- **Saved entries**

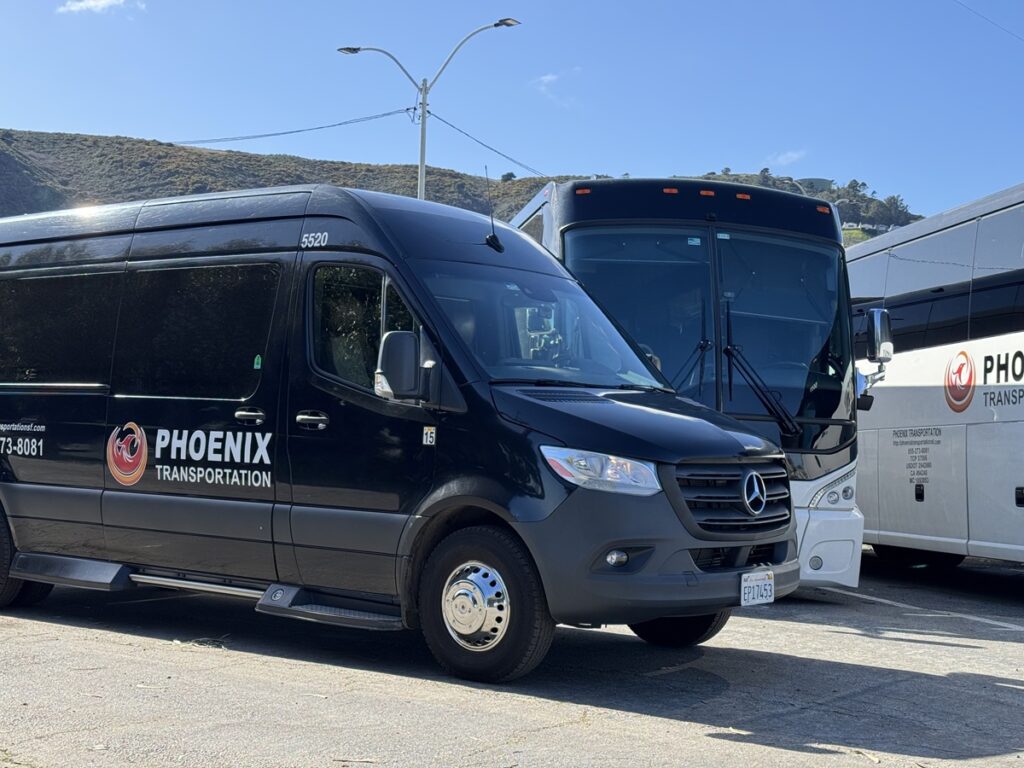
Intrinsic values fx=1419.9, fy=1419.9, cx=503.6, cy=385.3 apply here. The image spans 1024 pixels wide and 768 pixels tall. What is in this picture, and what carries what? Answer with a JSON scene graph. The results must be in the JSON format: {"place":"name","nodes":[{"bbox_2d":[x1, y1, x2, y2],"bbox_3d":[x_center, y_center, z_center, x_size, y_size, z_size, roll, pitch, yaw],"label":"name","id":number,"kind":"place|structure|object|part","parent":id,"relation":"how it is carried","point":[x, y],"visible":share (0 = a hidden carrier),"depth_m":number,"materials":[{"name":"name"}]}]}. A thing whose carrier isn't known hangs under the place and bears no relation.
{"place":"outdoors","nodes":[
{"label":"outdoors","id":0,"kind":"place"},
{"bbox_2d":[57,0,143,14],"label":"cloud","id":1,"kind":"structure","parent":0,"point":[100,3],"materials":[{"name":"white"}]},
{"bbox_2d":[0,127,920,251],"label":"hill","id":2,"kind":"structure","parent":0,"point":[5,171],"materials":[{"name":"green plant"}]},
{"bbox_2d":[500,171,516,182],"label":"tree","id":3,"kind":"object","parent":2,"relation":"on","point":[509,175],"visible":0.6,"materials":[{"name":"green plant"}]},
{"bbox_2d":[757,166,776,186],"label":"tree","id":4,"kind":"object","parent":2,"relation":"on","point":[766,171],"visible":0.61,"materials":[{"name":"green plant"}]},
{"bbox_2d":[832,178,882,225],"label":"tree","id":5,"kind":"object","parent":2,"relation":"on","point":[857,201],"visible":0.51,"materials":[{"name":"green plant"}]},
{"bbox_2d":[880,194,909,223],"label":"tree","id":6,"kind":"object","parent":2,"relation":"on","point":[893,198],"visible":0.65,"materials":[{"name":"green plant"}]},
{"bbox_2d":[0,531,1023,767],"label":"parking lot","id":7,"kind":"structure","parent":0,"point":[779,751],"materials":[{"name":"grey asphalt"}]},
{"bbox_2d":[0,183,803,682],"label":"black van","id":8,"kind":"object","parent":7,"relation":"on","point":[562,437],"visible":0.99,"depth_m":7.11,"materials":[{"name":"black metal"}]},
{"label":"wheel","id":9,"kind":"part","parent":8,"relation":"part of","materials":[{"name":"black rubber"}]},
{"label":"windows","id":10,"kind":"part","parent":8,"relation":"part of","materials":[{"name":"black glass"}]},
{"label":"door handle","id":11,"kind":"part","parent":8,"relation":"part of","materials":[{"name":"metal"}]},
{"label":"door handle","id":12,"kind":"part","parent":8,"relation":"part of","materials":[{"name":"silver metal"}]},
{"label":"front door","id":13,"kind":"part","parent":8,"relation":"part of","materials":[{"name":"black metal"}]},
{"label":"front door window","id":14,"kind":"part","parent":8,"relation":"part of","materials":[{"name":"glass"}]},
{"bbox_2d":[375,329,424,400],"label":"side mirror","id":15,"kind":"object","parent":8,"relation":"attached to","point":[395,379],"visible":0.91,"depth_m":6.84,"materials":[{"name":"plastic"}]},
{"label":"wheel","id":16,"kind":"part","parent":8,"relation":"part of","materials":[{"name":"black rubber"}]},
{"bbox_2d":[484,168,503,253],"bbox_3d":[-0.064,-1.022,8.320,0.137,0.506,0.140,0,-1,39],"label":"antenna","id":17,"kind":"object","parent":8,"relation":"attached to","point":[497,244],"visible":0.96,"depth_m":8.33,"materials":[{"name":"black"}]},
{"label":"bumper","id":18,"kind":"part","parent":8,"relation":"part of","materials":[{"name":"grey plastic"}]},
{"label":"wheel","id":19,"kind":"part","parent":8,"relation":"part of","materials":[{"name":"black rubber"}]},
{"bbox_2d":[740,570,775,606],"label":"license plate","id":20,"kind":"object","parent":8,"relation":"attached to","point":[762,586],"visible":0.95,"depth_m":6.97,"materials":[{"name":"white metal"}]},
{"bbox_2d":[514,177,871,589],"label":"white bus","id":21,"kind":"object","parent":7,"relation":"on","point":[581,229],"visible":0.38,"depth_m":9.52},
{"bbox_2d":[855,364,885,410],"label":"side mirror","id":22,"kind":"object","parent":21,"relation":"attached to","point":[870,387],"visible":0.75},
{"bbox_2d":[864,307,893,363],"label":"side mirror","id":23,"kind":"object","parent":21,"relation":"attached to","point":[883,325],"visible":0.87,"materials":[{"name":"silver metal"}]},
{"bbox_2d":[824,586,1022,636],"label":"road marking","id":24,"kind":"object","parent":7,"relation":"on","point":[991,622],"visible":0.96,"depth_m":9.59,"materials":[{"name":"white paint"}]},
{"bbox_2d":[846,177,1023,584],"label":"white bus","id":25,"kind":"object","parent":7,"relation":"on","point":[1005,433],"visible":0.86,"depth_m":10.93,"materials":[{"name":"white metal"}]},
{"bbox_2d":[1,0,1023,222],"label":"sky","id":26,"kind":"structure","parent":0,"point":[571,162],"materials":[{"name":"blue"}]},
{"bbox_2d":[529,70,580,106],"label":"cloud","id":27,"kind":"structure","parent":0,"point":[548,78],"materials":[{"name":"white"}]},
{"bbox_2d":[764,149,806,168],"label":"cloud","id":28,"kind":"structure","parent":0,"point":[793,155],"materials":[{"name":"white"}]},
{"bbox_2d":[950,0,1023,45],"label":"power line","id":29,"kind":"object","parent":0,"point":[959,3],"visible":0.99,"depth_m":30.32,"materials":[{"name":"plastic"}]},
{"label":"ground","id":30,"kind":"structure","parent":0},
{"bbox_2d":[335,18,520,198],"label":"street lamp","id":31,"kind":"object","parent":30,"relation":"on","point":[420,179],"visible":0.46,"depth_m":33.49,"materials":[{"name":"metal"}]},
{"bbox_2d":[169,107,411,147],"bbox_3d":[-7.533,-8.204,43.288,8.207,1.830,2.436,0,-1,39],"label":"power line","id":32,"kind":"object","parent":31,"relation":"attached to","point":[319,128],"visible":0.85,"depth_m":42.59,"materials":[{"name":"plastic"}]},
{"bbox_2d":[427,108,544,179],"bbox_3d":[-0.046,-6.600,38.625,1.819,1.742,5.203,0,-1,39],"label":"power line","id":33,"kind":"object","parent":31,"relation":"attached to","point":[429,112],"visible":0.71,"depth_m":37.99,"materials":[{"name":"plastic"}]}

- **Exercise prompt**
Retype each record exactly as it appears above and drop the images.

- **Result for this task**
Intrinsic values fx=1419.9, fy=1419.9, cx=503.6, cy=385.3 apply here. The image spans 1024 pixels wide and 768 pixels tall. What is in this picture, and what carries what? Answer with a JSON scene graph. The results must be in the JSON format: {"place":"name","nodes":[{"bbox_2d":[x1, y1, x2, y2],"bbox_3d":[x_center, y_center, z_center, x_size, y_size, z_size, roll, pitch, yaw],"label":"name","id":number,"kind":"place|structure|object|part","parent":id,"relation":"how it is carried","point":[x, y],"visible":share (0 = a hidden carrier),"depth_m":number,"materials":[{"name":"name"}]}]}. A thing whose carrier isn't known hangs under the place and bears no relation.
{"place":"outdoors","nodes":[
{"label":"outdoors","id":0,"kind":"place"},
{"bbox_2d":[57,0,143,14],"label":"cloud","id":1,"kind":"structure","parent":0,"point":[100,3],"materials":[{"name":"white"}]},
{"bbox_2d":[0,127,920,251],"label":"hill","id":2,"kind":"structure","parent":0,"point":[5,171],"materials":[{"name":"green plant"}]},
{"bbox_2d":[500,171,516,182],"label":"tree","id":3,"kind":"object","parent":2,"relation":"on","point":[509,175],"visible":0.6,"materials":[{"name":"green plant"}]},
{"bbox_2d":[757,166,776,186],"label":"tree","id":4,"kind":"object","parent":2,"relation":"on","point":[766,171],"visible":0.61,"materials":[{"name":"green plant"}]},
{"bbox_2d":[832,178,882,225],"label":"tree","id":5,"kind":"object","parent":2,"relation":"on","point":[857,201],"visible":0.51,"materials":[{"name":"green plant"}]},
{"bbox_2d":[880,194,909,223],"label":"tree","id":6,"kind":"object","parent":2,"relation":"on","point":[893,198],"visible":0.65,"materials":[{"name":"green plant"}]},
{"bbox_2d":[0,531,1023,767],"label":"parking lot","id":7,"kind":"structure","parent":0,"point":[779,751],"materials":[{"name":"grey asphalt"}]},
{"bbox_2d":[0,183,803,682],"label":"black van","id":8,"kind":"object","parent":7,"relation":"on","point":[562,437],"visible":0.99,"depth_m":7.11,"materials":[{"name":"black metal"}]},
{"label":"wheel","id":9,"kind":"part","parent":8,"relation":"part of","materials":[{"name":"black rubber"}]},
{"label":"windows","id":10,"kind":"part","parent":8,"relation":"part of","materials":[{"name":"black glass"}]},
{"label":"door handle","id":11,"kind":"part","parent":8,"relation":"part of","materials":[{"name":"metal"}]},
{"label":"door handle","id":12,"kind":"part","parent":8,"relation":"part of","materials":[{"name":"silver metal"}]},
{"label":"front door","id":13,"kind":"part","parent":8,"relation":"part of","materials":[{"name":"black metal"}]},
{"label":"front door window","id":14,"kind":"part","parent":8,"relation":"part of","materials":[{"name":"glass"}]},
{"bbox_2d":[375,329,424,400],"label":"side mirror","id":15,"kind":"object","parent":8,"relation":"attached to","point":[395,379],"visible":0.91,"depth_m":6.84,"materials":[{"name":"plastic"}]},
{"label":"wheel","id":16,"kind":"part","parent":8,"relation":"part of","materials":[{"name":"black rubber"}]},
{"bbox_2d":[484,168,503,253],"bbox_3d":[-0.064,-1.022,8.320,0.137,0.506,0.140,0,-1,39],"label":"antenna","id":17,"kind":"object","parent":8,"relation":"attached to","point":[497,244],"visible":0.96,"depth_m":8.33,"materials":[{"name":"black"}]},
{"label":"bumper","id":18,"kind":"part","parent":8,"relation":"part of","materials":[{"name":"grey plastic"}]},
{"label":"wheel","id":19,"kind":"part","parent":8,"relation":"part of","materials":[{"name":"black rubber"}]},
{"bbox_2d":[740,570,775,606],"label":"license plate","id":20,"kind":"object","parent":8,"relation":"attached to","point":[762,586],"visible":0.95,"depth_m":6.97,"materials":[{"name":"white metal"}]},
{"bbox_2d":[514,177,871,589],"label":"white bus","id":21,"kind":"object","parent":7,"relation":"on","point":[581,229],"visible":0.38,"depth_m":9.52},
{"bbox_2d":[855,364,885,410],"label":"side mirror","id":22,"kind":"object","parent":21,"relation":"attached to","point":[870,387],"visible":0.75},
{"bbox_2d":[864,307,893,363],"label":"side mirror","id":23,"kind":"object","parent":21,"relation":"attached to","point":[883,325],"visible":0.87,"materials":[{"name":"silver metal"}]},
{"bbox_2d":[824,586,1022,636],"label":"road marking","id":24,"kind":"object","parent":7,"relation":"on","point":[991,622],"visible":0.96,"depth_m":9.59,"materials":[{"name":"white paint"}]},
{"bbox_2d":[846,177,1023,584],"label":"white bus","id":25,"kind":"object","parent":7,"relation":"on","point":[1005,433],"visible":0.86,"depth_m":10.93,"materials":[{"name":"white metal"}]},
{"bbox_2d":[1,0,1023,222],"label":"sky","id":26,"kind":"structure","parent":0,"point":[571,162],"materials":[{"name":"blue"}]},
{"bbox_2d":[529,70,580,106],"label":"cloud","id":27,"kind":"structure","parent":0,"point":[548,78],"materials":[{"name":"white"}]},
{"bbox_2d":[764,149,806,168],"label":"cloud","id":28,"kind":"structure","parent":0,"point":[793,155],"materials":[{"name":"white"}]},
{"bbox_2d":[950,0,1023,45],"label":"power line","id":29,"kind":"object","parent":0,"point":[959,3],"visible":0.99,"depth_m":30.32,"materials":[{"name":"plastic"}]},
{"label":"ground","id":30,"kind":"structure","parent":0},
{"bbox_2d":[335,18,520,198],"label":"street lamp","id":31,"kind":"object","parent":30,"relation":"on","point":[420,179],"visible":0.46,"depth_m":33.49,"materials":[{"name":"metal"}]},
{"bbox_2d":[169,107,411,147],"bbox_3d":[-7.533,-8.204,43.288,8.207,1.830,2.436,0,-1,39],"label":"power line","id":32,"kind":"object","parent":31,"relation":"attached to","point":[319,128],"visible":0.85,"depth_m":42.59,"materials":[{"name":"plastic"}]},
{"bbox_2d":[427,108,544,179],"bbox_3d":[-0.046,-6.600,38.625,1.819,1.742,5.203,0,-1,39],"label":"power line","id":33,"kind":"object","parent":31,"relation":"attached to","point":[429,112],"visible":0.71,"depth_m":37.99,"materials":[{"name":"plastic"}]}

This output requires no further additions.